(PAGE EXTRACT)
Un-cut trick training on Fit Dog Friday

Last week I told you about some of the conditioning exercises we do. This week, you’ll get to watch us learn a new one in real time! Hopefully it won’t resemble watching paint dry too closely.

As part of my resolution to post an unedited training video each week this month, I decided to fulfill a reader request (thanks, Romping and Rolling in the Rockies!) to show what a session shaping a new behavior looks like. And since it’s a conditioning and rear-end awareness exercise, what better time to share than Fit Dog Friday?

In this video, I’m using a combination of shaping and capturing! Take a look:

This is only our second session with this behavior, filmed over a week ago.

I start off trying to free shape her to back up onto the platform. Seeing that she’s still reluctant to back up into an object, I quickly switch to capturing. She gets a jackpot when she gets both feet all the way back onto the platform, and then I switch back to what we were doing before this–adding a cue to Nala’s tuck-sit behavior–at 1:03.
1:25 – Tuck-sits. I really like this one, so she gets a jackpot–three cookies and a behavior she loves (jumping up–yes, I put jumping on me on cue to solve our jumping on people to greet problem).
1:27 – Back to rear foot target.
1:50 – I switch to using a clicker and immediately get something to jackpot! I choose to rapid-fire click and treat for this one.
2:11 – I try a doomed set-up. This doesn’t give her enough room–the furniture creates spacial pressure that makes her worry that she will back up into something, so she avoids the platform. As a side note, this sensitivity to and worry about spacial pressure is why the channel method of shaping backing up didn’t work for us. Still, I was right to move the target around–that’s an important part of getting a head start on generalizing any target behavior.
2:19 – I try to work through it by clicking any interaction with the platform.
2:49 – That was a very late click. Don’t click like that. I pay for it anyway, because the click is a contract. And having to pay for bad clicks makes me less likely to be so sloppy–it’s punishing for me!
3:00 – I move the platform to a location that will set us up for more success. Then I switch to capturing–I rapid-fire click/treat for hitting the correct position by mistake.
(End PAGE EXTRACT)
(RECORDS)
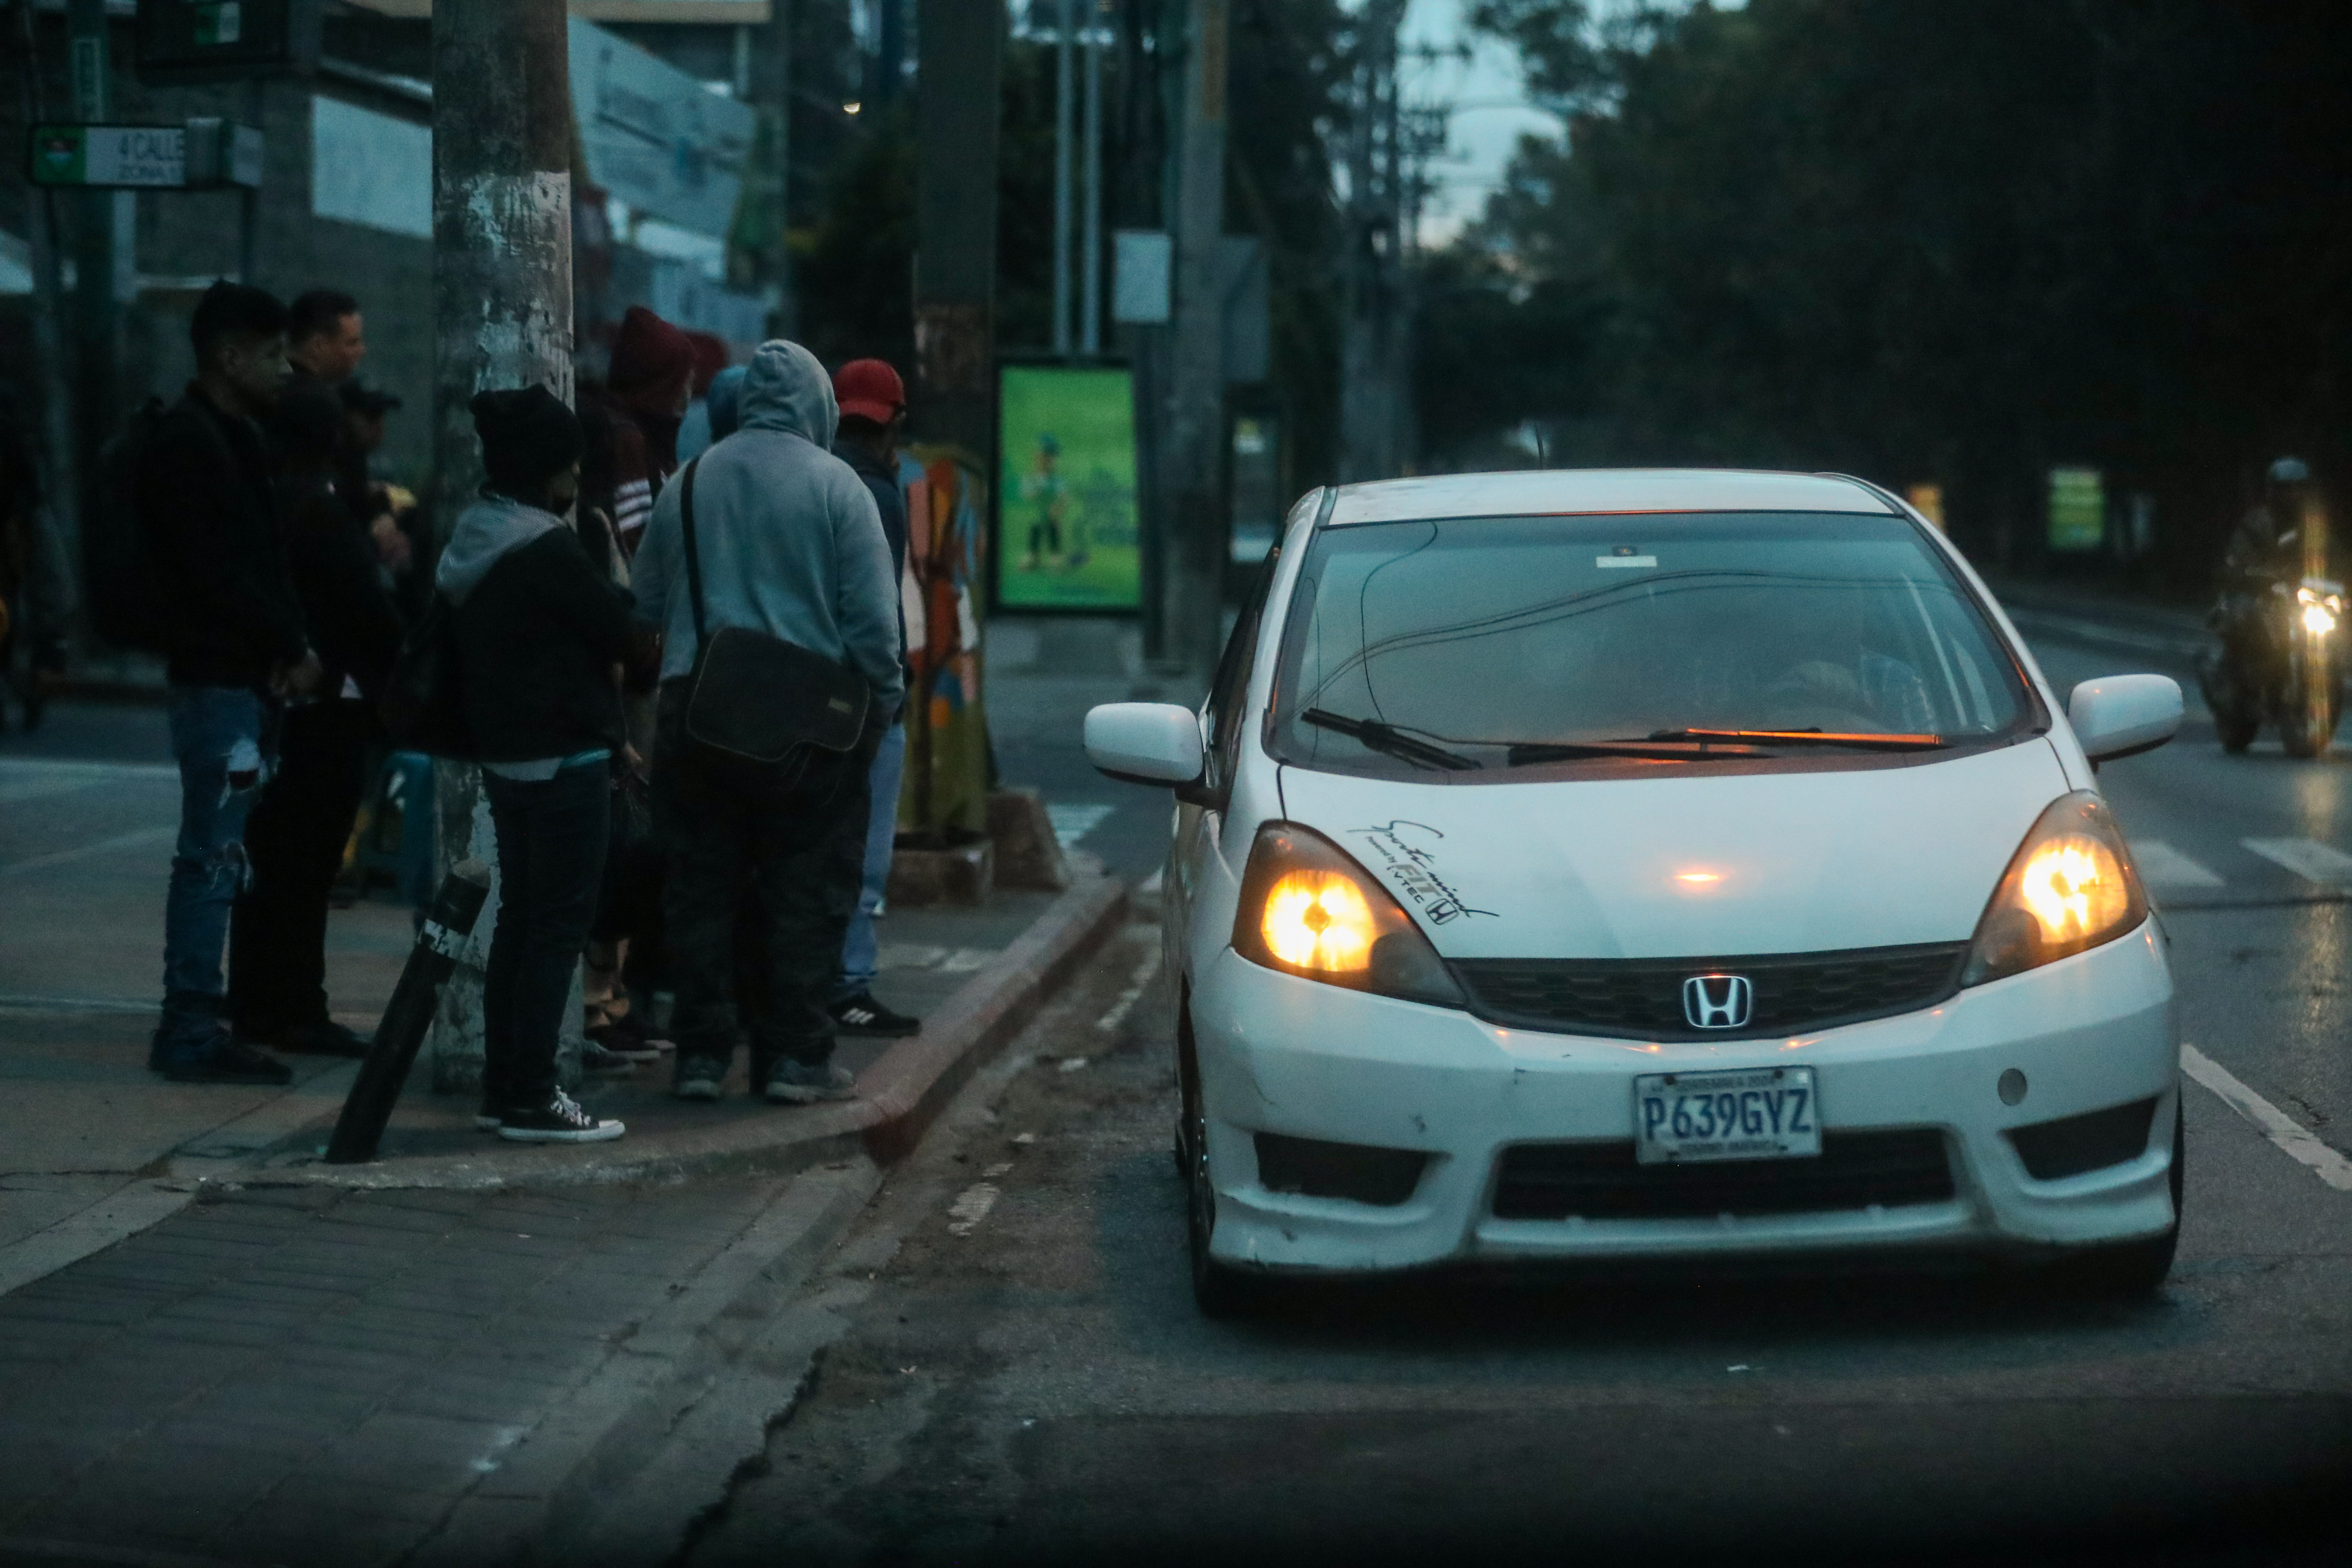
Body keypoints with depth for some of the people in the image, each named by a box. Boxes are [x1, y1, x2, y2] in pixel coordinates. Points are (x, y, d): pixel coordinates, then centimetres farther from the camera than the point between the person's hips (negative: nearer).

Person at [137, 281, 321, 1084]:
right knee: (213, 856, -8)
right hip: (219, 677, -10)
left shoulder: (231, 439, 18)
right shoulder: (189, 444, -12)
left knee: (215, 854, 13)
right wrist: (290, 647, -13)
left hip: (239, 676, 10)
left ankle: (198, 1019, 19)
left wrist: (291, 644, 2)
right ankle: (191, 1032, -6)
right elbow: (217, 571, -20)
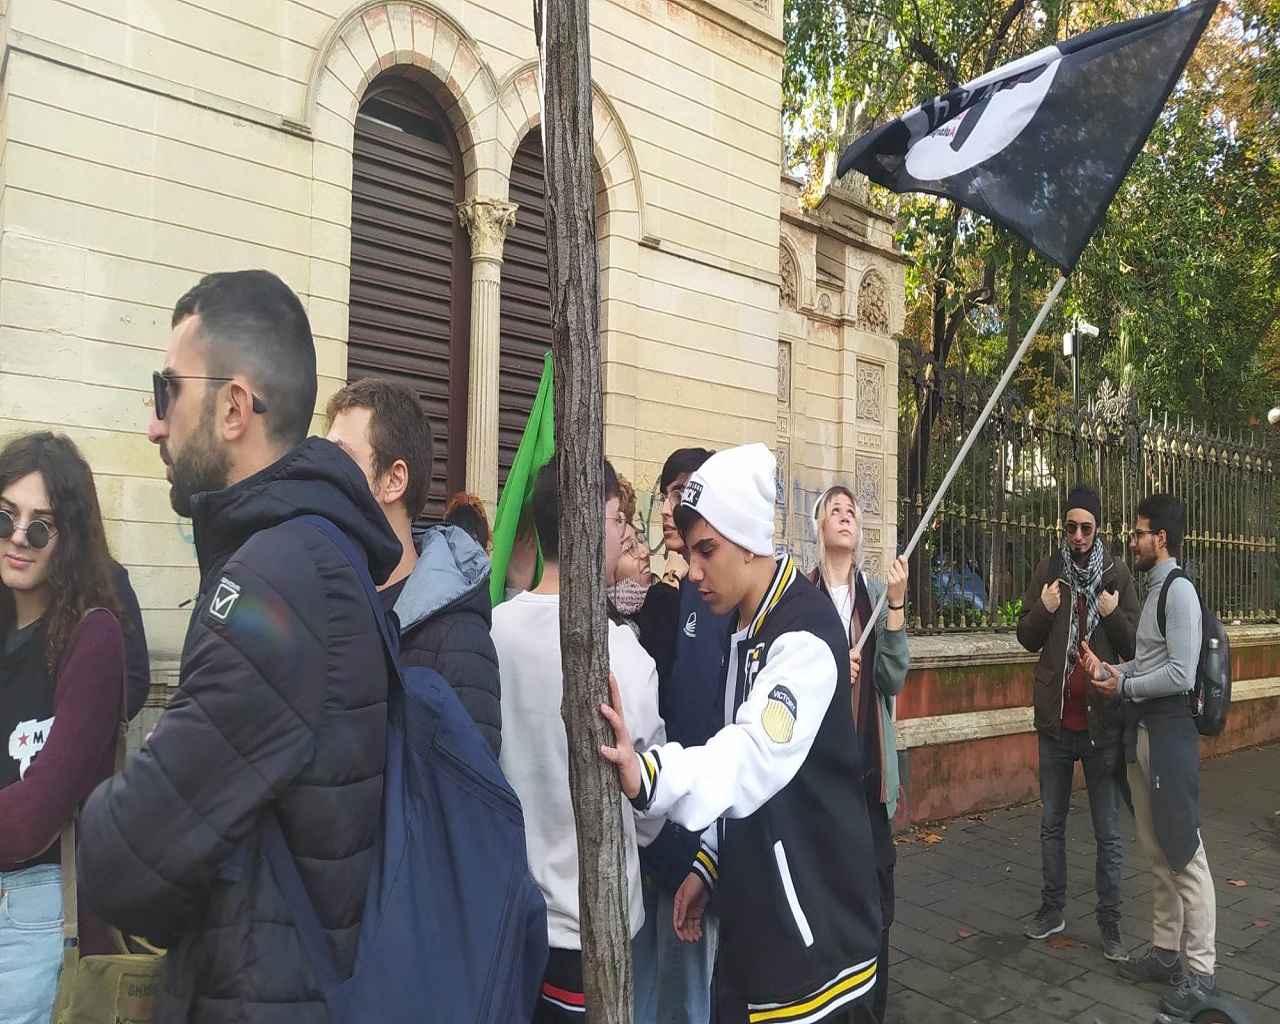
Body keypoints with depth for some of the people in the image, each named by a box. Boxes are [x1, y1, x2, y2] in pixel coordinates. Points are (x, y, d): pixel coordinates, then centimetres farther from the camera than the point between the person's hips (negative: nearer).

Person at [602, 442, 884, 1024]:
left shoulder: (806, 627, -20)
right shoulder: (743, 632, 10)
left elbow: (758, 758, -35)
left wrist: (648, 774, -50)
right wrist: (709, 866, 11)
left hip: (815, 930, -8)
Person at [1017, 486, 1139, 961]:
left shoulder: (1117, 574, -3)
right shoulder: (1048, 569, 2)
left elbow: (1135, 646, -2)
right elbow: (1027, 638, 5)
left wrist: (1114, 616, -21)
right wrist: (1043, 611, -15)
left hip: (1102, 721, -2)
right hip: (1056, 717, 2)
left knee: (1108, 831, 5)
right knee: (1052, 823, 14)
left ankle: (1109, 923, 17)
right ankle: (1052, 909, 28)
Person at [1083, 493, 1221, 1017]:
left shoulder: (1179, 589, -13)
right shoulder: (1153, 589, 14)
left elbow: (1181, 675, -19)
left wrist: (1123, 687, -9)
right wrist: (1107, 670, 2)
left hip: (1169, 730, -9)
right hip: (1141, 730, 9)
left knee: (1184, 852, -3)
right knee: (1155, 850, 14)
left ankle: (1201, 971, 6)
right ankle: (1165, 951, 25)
(End RECORDS)
EXERCISE PROMPT> Copy verbatim the part of the dog training post that begins with the words "2:11 – I try" and ends with "with the platform.".

WRITTEN ANSWER>
2:11 – I try a doomed set-up. This doesn’t give her enough room–the furniture creates spacial pressure that makes her worry that she will back up into something, so she avoids the platform. As a side note, this sensitivity to and worry about spacial pressure is why the channel method of shaping backing up didn’t work for us. Still, I was right to move the target around–that’s an important part of getting a head start on generalizing any target behavior.
2:19 – I try to work through it by clicking any interaction with the platform.